* _Data for this task_:

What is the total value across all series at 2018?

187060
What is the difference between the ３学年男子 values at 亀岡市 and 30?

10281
--
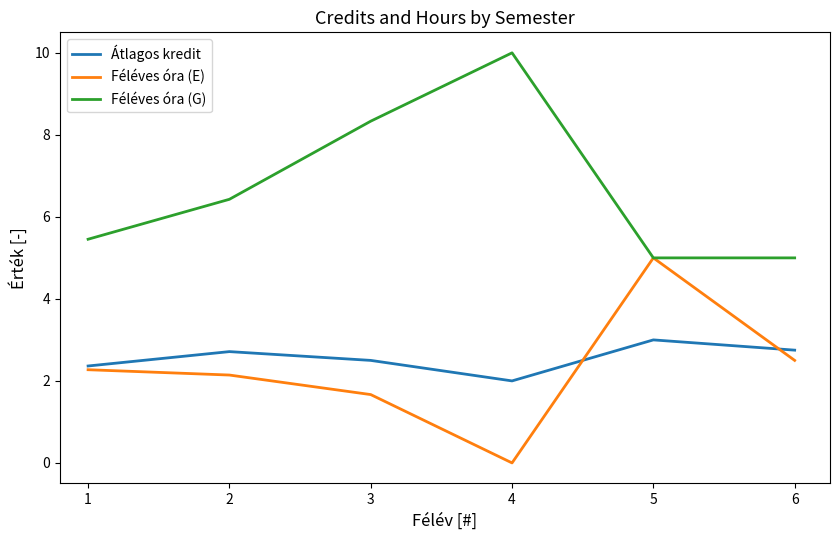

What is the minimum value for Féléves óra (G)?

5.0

* _Task description_:
Write out the listing lines starting with the line with "What is the total" and going on through the line with "What is the difference", switching "series" to "categories" and leaving everything else the same.

* _Problem solution_:
What is the total value across all categories at 2018?

187060
What is the difference between the ３学年男子 values at 亀岡市 and 30?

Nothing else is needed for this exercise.